# The Girl of My Dreams - by Eager Eater (~BBW, Romance)



## Eager Eater (Oct 13, 2007)

*~BBW, Romance *- A college crush as described in a journal

[*Author's Note: *A story by me, as I meet a girl who is definitely attractive. This really didn't happen to me (yet), it's a fictional story series, written as a series of journal entries. Here is the first half. Enjoy, and please leave comments.]

*The Girl of My Dreams*

*by Eager Eater*​ 

Dear Journal,

Today was a wonderful day. Probably the best day of my life.

I was at the library in college - sitting at a table, studying for my math exam - when I saw a really sexy girl. She was pretty, beautiful, attractive - did I mention she was big? By big, I mean she had large breasts that jiggled when she walked, stretching her T-shirt as if they were going to pop out in any minute. The girl was wearing shorts that revealed big, brown, fleshy lower legs. Her thighs were shaped like a big heart, and definitely got my attention, however, not as much as her big belly. It was pretty big, sticking out like she was pregnant with six children. I caught sight of her lower belly almost peeking out from under her shirt as it moved with every step she took. Wow, what a woman!

"Hi," The Incredibly Sexy Girl said. "Do you mind if I sit here?"

My brain was scrambled, my body full of hidden excitement and energy. Her smile was so attractive. Without hesitation, I said, "Sure. Have a seat."

"Thanks."

She rested her backpack on the table and plopped down on a chair so swiftly that her body jiggled and moved so fluid and Jello-y, you'd wish slow motion existed in real life.

"Whoo! I am beat!" The Incredibly Sexy Girl wiped some sweat off her face with a napkin, her fat arm wiggling hypnotically.

I. Was. So. Attracted. To. This. Girl.

I was so nervous I started fidgeting with my notebook. I couldn't help myself. I had to tell her how I felt.

The Incredibly Sexy Girl took out notebook, textbook, and pen from her backpack. Then she looked at me and started to speak.

"So, what is your na-"

"HI, I AM ALEX, AND I AM EXTREMELY ATTRACTED TO YOU!" I said in a fast, robotic tone.

_"Stupid,"_ I said in my head, _"You blew it, Alex, you really blew it."_

Or did I? The only way to judge that was to see how The Incredibly Sexy Girl would react...


----------



## Eager Eater (Oct 28, 2007)

Dear Journal,

I have just made a complete fool of myself as I expressed my true feelings for this big, beautiful girl.

I felt nervous. Tense. Anxious. Somehow happy.

The Incredibly Sexy Girl looked at me with amazement, but then...she smiled.

"Wow, no one ever said that to me before!" she laughed.

Great, I thought. She took it as a joke. Oh boy, Alex, you've failed.

But then, she blushed! She had a smile on her face, showing those glistening white teeth. That got my spirits up, but I was still a bit nervous.

"I'm Teresa. Teresa Sanders. What's your name?"

"I-I-I-I am... Alex. Alex Thompson."

For a few seconds, we stared at each other, smiling.
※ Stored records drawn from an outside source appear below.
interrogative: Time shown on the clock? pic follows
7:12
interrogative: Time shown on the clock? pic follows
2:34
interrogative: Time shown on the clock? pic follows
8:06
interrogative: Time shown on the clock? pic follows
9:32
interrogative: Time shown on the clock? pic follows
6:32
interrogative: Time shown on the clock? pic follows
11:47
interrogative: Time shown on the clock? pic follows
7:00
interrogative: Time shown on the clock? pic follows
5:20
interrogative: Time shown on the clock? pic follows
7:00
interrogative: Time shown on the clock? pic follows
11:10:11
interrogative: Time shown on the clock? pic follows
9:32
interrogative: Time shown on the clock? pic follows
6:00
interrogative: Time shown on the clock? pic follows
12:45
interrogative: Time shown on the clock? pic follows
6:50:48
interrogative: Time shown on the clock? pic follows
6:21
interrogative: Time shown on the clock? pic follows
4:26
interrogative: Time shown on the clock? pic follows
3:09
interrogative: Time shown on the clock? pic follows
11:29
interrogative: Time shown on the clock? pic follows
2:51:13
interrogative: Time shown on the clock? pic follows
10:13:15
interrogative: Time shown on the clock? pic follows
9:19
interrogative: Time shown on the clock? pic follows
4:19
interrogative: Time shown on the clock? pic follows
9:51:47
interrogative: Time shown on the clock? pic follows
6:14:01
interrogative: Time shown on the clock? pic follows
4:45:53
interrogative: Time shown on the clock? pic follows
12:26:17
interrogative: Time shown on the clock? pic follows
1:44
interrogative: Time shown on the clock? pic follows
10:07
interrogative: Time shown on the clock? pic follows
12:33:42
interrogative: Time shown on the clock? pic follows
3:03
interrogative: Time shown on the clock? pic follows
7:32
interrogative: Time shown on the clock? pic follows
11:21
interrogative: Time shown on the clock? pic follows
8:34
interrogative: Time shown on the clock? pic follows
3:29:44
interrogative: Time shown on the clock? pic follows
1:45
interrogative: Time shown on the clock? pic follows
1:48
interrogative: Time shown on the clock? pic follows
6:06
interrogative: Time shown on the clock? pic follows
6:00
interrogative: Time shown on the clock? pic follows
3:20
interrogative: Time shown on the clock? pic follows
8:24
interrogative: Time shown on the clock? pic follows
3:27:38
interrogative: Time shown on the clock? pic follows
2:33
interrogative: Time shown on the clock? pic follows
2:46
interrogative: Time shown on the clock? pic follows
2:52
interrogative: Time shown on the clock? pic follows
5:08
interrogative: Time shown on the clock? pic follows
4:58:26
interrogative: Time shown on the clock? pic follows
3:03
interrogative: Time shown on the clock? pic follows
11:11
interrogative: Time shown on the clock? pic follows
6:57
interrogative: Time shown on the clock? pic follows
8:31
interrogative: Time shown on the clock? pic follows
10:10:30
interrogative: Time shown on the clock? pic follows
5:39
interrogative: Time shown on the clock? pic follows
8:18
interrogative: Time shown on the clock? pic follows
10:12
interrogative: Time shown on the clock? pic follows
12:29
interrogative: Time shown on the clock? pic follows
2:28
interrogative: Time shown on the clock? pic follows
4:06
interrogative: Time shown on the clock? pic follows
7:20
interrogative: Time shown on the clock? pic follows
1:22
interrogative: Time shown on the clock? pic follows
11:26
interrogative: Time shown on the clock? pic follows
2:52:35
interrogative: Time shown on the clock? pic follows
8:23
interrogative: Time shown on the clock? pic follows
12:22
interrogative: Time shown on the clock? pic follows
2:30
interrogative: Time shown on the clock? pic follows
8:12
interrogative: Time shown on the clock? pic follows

I felt relaxed. Full of energy. HAPPY.

However, we had to get to know each other, so I started first.

"I am 19 years old. I live in Brooklyn. I like to read, watch television, movies. I also enjoy movies."

"What kind?" Teresa asked.

"Comedies. I like silly stuff."

"Me too!" she chuckled.

Yes! We have something in common! I continued to introduce myself.

"I'm studying film here. You?"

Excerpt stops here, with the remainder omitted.